- [TEXT SECTION]:
------------------------------------
The biggest mistake that a parent can make is to try to be their child's friend.

How can I say this nicely without offense; you are not your child's friend, nor their drinking buddy; you are their parent. Unfortunately, many parents want that love that their child brings; and they will do anything to ensure that their child continues to love them, even foregoing discipline. Now maybe someday, when your children are in their twenties, you can develop a unique friendship with them; but that won't happen if you fail in your parenting responsibilities when they are young. Indeed, without respect, there can be no love. And if you fail to discipline your children, they will come to disrespect you.

It is imperative that your children understand who is the boss in the relationship. You and your child are not co-equals, and your family is not a democracy. Think of your family as a benevolent dictatorship, and you will have at least eliminated one myth, the myth of the democratic family as a successful model, standing in your path to having a successful family.

This is a tough concept for many parents to grasp, especially those parents who came from families where discipline was perhaps too strict. Many of these parents rationalize "Well, I don't want to be a strict as my parents were." It's a nice concept in theory, but I can assure you that a family without discipline is like a house without walls.
------------------------------------
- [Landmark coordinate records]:

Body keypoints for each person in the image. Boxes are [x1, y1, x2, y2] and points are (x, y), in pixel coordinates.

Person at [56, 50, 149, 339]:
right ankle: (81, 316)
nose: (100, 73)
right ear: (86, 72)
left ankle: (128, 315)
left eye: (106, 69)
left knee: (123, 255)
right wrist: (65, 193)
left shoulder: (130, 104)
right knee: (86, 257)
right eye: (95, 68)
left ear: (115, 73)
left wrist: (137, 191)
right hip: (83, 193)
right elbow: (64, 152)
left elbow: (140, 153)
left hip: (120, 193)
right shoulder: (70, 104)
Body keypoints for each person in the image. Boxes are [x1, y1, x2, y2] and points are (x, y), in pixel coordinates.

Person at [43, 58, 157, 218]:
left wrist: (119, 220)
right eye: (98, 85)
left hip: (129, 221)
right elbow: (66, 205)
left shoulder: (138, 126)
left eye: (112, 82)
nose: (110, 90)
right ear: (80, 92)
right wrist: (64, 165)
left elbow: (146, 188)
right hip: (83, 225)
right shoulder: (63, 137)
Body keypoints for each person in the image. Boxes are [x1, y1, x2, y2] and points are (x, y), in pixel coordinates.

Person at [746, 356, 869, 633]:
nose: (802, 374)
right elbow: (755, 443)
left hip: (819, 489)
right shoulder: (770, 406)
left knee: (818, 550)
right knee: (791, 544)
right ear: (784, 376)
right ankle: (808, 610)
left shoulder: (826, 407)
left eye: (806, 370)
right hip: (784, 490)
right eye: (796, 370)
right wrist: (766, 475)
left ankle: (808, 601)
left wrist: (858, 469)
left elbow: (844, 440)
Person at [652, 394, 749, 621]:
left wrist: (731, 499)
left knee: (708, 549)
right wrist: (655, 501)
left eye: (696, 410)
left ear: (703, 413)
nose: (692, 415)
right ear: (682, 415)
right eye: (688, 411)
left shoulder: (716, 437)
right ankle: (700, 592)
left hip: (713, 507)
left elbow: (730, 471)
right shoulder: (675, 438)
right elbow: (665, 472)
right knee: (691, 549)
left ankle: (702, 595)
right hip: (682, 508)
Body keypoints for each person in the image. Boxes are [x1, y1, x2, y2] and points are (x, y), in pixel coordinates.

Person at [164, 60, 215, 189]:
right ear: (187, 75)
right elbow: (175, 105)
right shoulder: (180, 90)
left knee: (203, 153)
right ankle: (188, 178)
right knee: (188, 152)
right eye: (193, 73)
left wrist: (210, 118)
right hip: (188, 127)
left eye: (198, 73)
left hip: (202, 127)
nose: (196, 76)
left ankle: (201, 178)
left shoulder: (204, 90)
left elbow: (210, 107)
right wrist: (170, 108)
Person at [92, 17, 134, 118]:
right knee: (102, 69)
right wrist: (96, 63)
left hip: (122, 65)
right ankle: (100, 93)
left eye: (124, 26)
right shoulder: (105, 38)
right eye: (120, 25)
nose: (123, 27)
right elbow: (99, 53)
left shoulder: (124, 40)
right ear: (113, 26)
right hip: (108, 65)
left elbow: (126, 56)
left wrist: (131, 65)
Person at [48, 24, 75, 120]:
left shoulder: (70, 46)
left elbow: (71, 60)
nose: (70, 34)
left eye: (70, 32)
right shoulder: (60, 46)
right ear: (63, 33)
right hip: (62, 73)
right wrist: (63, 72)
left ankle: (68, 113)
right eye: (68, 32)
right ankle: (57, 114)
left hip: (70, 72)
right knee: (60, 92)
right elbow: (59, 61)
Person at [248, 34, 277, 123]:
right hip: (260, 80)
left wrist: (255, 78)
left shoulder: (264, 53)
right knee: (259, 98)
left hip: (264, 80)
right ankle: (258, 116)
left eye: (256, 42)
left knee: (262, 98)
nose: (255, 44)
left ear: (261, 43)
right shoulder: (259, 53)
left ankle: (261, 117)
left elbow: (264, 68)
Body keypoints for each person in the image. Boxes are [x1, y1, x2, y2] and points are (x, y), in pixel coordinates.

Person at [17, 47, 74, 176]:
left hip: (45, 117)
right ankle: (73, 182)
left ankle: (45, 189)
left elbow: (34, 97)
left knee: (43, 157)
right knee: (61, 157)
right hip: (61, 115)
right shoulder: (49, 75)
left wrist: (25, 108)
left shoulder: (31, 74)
------------------------------------
- [TASK LIST]:
a) Translate this sentence from the text on parenting into Spanish: "You and your child are not co-equals, and your family is not a democracy."
b) In the text on parenting, what is a family without discipline compared to?
c) State whether each statement agrees with the text on parenting, answering yes or no and quoting the words of the text that decide it.
(i) A friendship between parents and children may develop once the children are in their twenties.
(ii) The family should be run as a democracy.
(iii) Love can exist without respect.

- [SOLUTIONS FOR EACH TASK]:
a) Usted y su hijo no son iguales, y su familia no es una democracia.

b) A house without walls.

c)
(i) Yes: "Now maybe someday, when your children are in their twenties, you can develop a unique friendship with them"
(ii) No: "your family is not a democracy"
(iii) No: "without respect, there can be no love"